Additional incentives of the ODA include the following:



  • Tax credits for research conducted which can cover up to a maximum of 50% of total development costs

  • Drug developers can apply for exclusive marketing rights for the drug aside from its primary approved use

  • Orphan drugs are not subject to drug approval application fees and annual FDA product fees
Companies that choose to engage in the costly development and research of such drugs are rewarded with tax deductions and exclusive rights to marketing a given drug for a period of seven years. These guidelines have led to a large number of new drugs hitting the market over the last two decades, including many positioned as remedies to the following ailments: glioma, multiple myeloma, cystic fibrosis, phenylketonuria, and snake venom. The Office of Orphan Products Development (OOPD) officially lists a total of 1,129 orphan drug designations as having been granted from January 1983 to June 2004. 249 of these orphan drugs have also been granted marketing rights in the United States.

The most lucrative of orphan drugs according to worldwide sales was Amgen’s Erythropoietin (Epogen), which generated a total of $2.4 billion in 2003.

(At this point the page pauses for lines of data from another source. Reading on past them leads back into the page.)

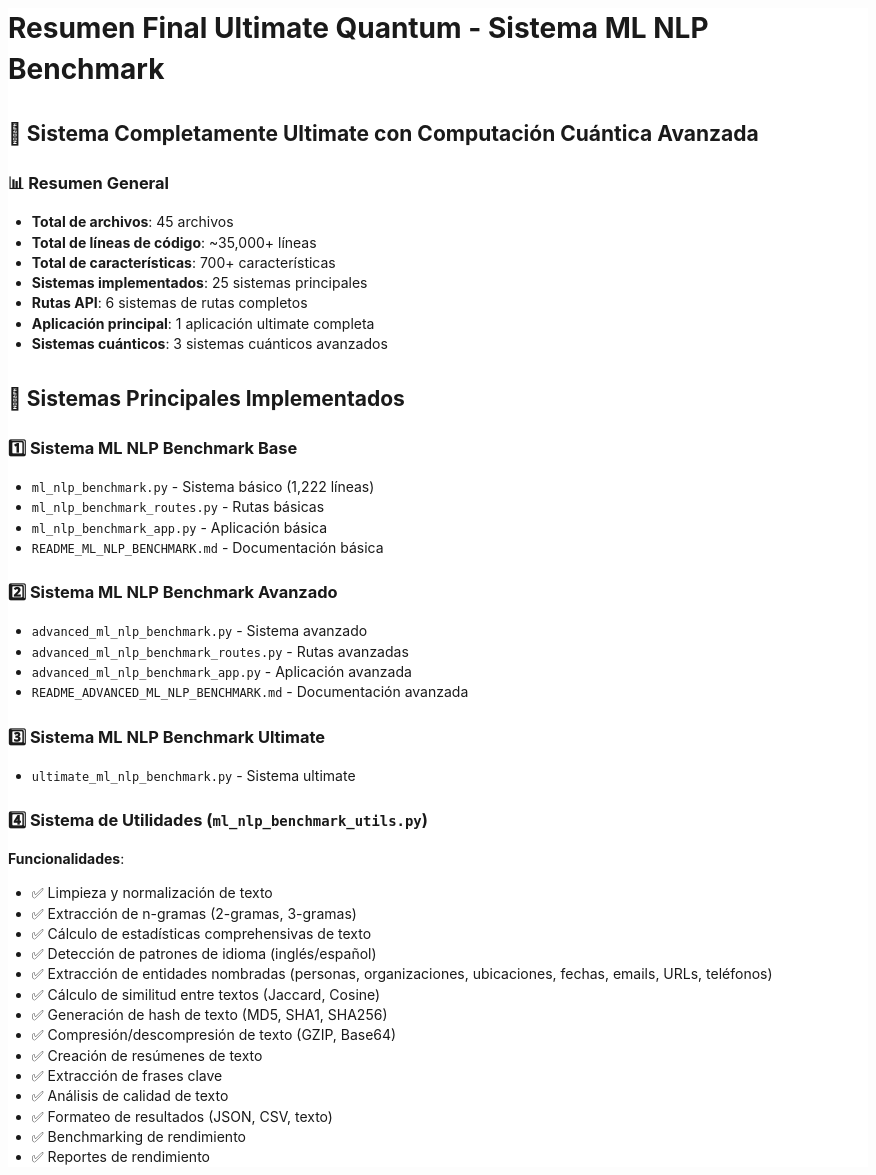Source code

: # Resumen Final Ultimate Quantum - Sistema ML NLP Benchmark

## 🚀 Sistema Completamente Ultimate con Computación Cuántica Avanzada

### 📊 Resumen General
- **Total de archivos**: 45 archivos
- **Total de líneas de código**: ~35,000+ líneas
- **Total de características**: 700+ características
- **Sistemas implementados**: 25 sistemas principales
- **Rutas API**: 6 sistemas de rutas completos
- **Aplicación principal**: 1 aplicación ultimate completa
- **Sistemas cuánticos**: 3 sistemas cuánticos avanzados

## 🎯 Sistemas Principales Implementados

### 1️⃣ **Sistema ML NLP Benchmark Base**
- `ml_nlp_benchmark.py` - Sistema básico (1,222 líneas)
- `ml_nlp_benchmark_routes.py` - Rutas básicas
- `ml_nlp_benchmark_app.py` - Aplicación básica
- `README_ML_NLP_BENCHMARK.md` - Documentación básica

### 2️⃣ **Sistema ML NLP Benchmark Avanzado**
- `advanced_ml_nlp_benchmark.py` - Sistema avanzado
- `advanced_ml_nlp_benchmark_routes.py` - Rutas avanzadas
- `advanced_ml_nlp_benchmark_app.py` - Aplicación avanzada
- `README_ADVANCED_ML_NLP_BENCHMARK.md` - Documentación avanzada

### 3️⃣ **Sistema ML NLP Benchmark Ultimate**
- `ultimate_ml_nlp_benchmark.py` - Sistema ultimate

### 4️⃣ **Sistema de Utilidades** (`ml_nlp_benchmark_utils.py`)
**Funcionalidades**:
- ✅ Limpieza y normalización de texto
- ✅ Extracción de n-gramas (2-gramas, 3-gramas)
- ✅ Cálculo de estadísticas comprehensivas de texto
- ✅ Detección de patrones de idioma (inglés/español)
- ✅ Extracción de entidades nombradas (personas, organizaciones, ubicaciones, fechas, emails, URLs, teléfonos)
- ✅ Cálculo de similitud entre textos (Jaccard, Cosine)
- ✅ Generación de hash de texto (MD5, SHA1, SHA256)
- ✅ Compresión/descompresión de texto (GZIP, Base64)
- ✅ Creación de resúmenes de texto
- ✅ Extracción de frases clave
- ✅ Análisis de calidad de texto
- ✅ Formateo de resultados (JSON, CSV, texto)
- ✅ Benchmarking de rendimiento
- ✅ Reportes de rendimiento
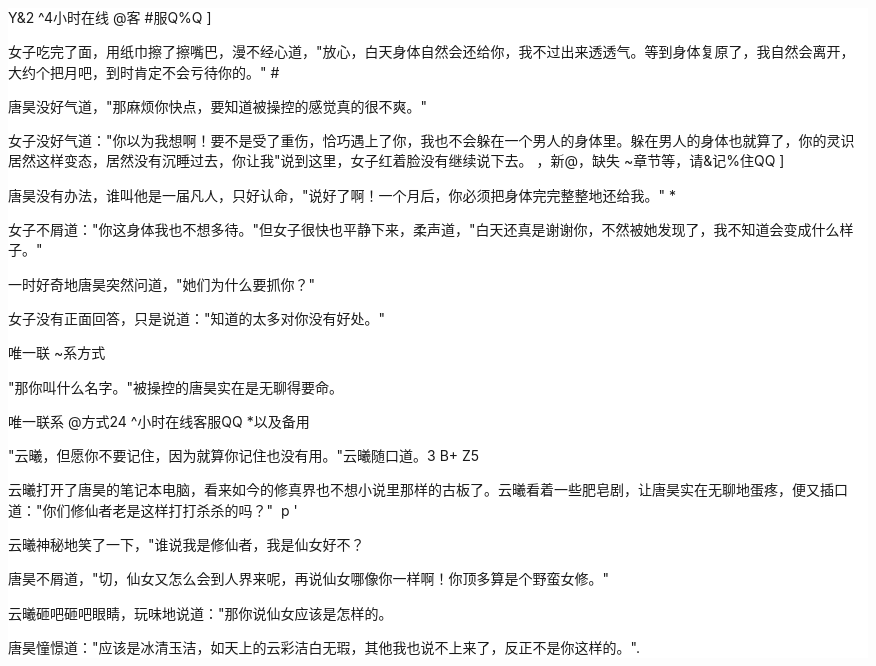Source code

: Y&2 ^4小时在线 @客 #服Q%Q ]



女子吃完了面，用纸巾擦了擦嘴巴，漫不经心道，"放心，白天身体自然会还给你，我不过出来透透气。等到身体复原了，我自然会离开，大约个把月吧，到时肯定不会亏待你的。" #



唐昊没好气道，"那麻烦你快点，要知道被操控的感觉真的很不爽。"





女子没好气道："你以为我想啊！要不是受了重伤，恰巧遇上了你，我也不会躲在一个男人的身体里。躲在男人的身体也就算了，你的灵识居然这样变态，居然没有沉睡过去，你让我"说到这里，女子红着脸没有继续说下去。 ，新@，缺失 ~章节等，请&记%住QQ ]





唐昊没有办法，谁叫他是一届凡人，只好认命，"说好了啊！一个月后，你必须把身体完完整整地还给我。" *





女子不屑道："你这身体我也不想多待。"但女子很快也平静下来，柔声道，"白天还真是谢谢你，不然被她发现了，我不知道会变成什么样子。"



一时好奇地唐昊突然问道，"她们为什么要抓你？"



女子没有正面回答，只是说道："知道的太多对你没有好处。"



 唯一联 ~系方式



"那你叫什么名字。"被操控的唐昊实在是无聊得要命。



 唯一联系 @方式24 ^小时在线客服QQ *以及备用



"云曦，但愿你不要记住，因为就算你记住也没有用。"云曦随口道。3 B+ Z5





云曦打开了唐昊的笔记本电脑，看来如今的修真界也不想小说里那样的古板了。云曦看着一些肥皂剧，让唐昊实在无聊地蛋疼，便又插口道："你们修仙者老是这样打打杀杀的吗？"  p '



云曦神秘地笑了一下，"谁说我是修仙者，我是仙女好不？



唐昊不屑道，"切，仙女又怎么会到人界来呢，再说仙女哪像你一样啊！你顶多算是个野蛮女修。"





云曦砸吧砸吧眼睛，玩味地说道："那你说仙女应该是怎样的。



唐昊憧憬道："应该是冰清玉洁，如天上的云彩洁白无瑕，其他我也说不上来了，反正不是你这样的。".

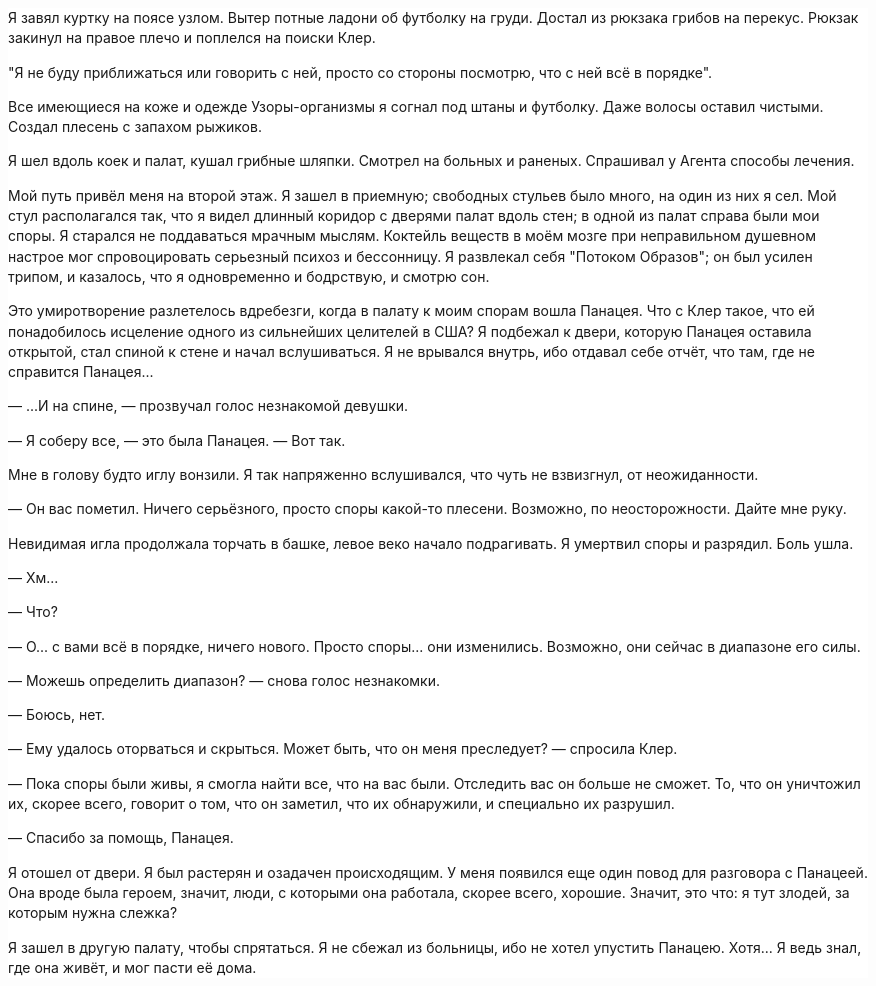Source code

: Я завял куртку на поясе узлом. Вытер потные ладони об футболку на груди. Достал из рюкзака грибов на перекус. Рюкзак закинул на правое плечо и поплелся на поиски Клер.

"Я не буду приближаться или говорить с ней, просто со стороны посмотрю, что с ней всё в порядке".

Все имеющиеся на коже и одежде Узоры-организмы я согнал под штаны и футболку. Даже волосы оставил чистыми. Создал плесень с запахом рыжиков.

Я шел вдоль коек и палат, кушал грибные шляпки. Смотрел на больных и раненых. Спрашивал у Агента способы лечения.

Мой путь привёл меня на второй этаж. Я зашел в приемную; свободных стульев было много, на один из них я сел. Мой стул располагался так, что я видел длинный коридор с дверями палат вдоль стен; в одной из палат справа были мои споры. Я старался не поддаваться мрачным мыслям. Коктейль веществ в моём мозге при неправильном душевном настрое мог спровоцировать серьезный психоз и бессонницу. Я развлекал себя "Потоком Образов"; он был усилен трипом, и казалось, что я одновременно и бодрствую, и смотрю сон.

Это умиротворение разлетелось вдребезги, когда в палату к моим спорам вошла Панацея. Что с Клер такое, что ей понадобилось исцеление одного из сильнейших целителей в США? Я подбежал к двери, которую Панацея оставила открытой, стал спиной к стене и начал вслушиваться. Я не врывался внутрь, ибо отдавал себе отчёт, что там, где не справится Панацея...

— ...И на спине, — прозвучал голос незнакомой девушки.

— Я соберу все, — это была Панацея. — Вот так.

Мне в голову будто иглу вонзили. Я так напряженно вслушивался, что чуть не взвизгнул, от неожиданности.

— Он вас пометил. Ничего серьёзного, просто споры какой-то плесени. Возможно, по неосторожности. Дайте мне руку.

Невидимая игла продолжала торчать в башке, левое веко начало подрагивать. Я умертвил споры и разрядил. Боль ушла.

— Хм...

— Что?

— О... с вами всё в порядке, ничего нового. Просто споры... они изменились. Возможно, они сейчас в диапазоне его силы.

— Можешь определить диапазон? — снова голос незнакомки.

— Боюсь, нет.

— Ему удалось оторваться и скрыться. Может быть, что он меня преследует? — спросила Клер.

— Пока споры были живы, я смогла найти все, что на вас были. Отследить вас он больше не сможет. То, что он уничтожил их, скорее всего, говорит о том, что он заметил, что их обнаружили, и специально их разрушил.

— Спасибо за помощь, Панацея.

Я отошел от двери. Я был растерян и озадачен происходящим. У меня появился еще один повод для разговора с Панацеей. Она вроде была героем, значит, люди, с которыми она работала, скорее всего, хорошие. Значит, это что: я тут злодей, за которым нужна слежка?

Я зашел в другую палату, чтобы спрятаться. Я не сбежал из больницы, ибо не хотел упустить Панацею. Хотя... Я ведь знал, где она живёт, и мог пасти её дома.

Orphan drugs must adhere to the same standards are regularly formulated drugs, meeting the established criteria of stability, safety, and efficacy. The only substantive differences lie in the gathering of data and the attendant statistical variance.

Government intervention (and thereby influence) is a natural condition of the orphan drug industry, which relies heavily on federal dollars to execute drug development. This policy has over the years generated a wealth of criticism from free market opponents who maintain that government involvement should be kept to an absolute minimum in private industry and that such involvement demonstrates a failure of the system. Advocates counter with the argument that government is necessary in the matters of drug development and safety testing, without which many drugs would have a much more difficult time coming to the market, in some instances not developing beyond the initial stages at all.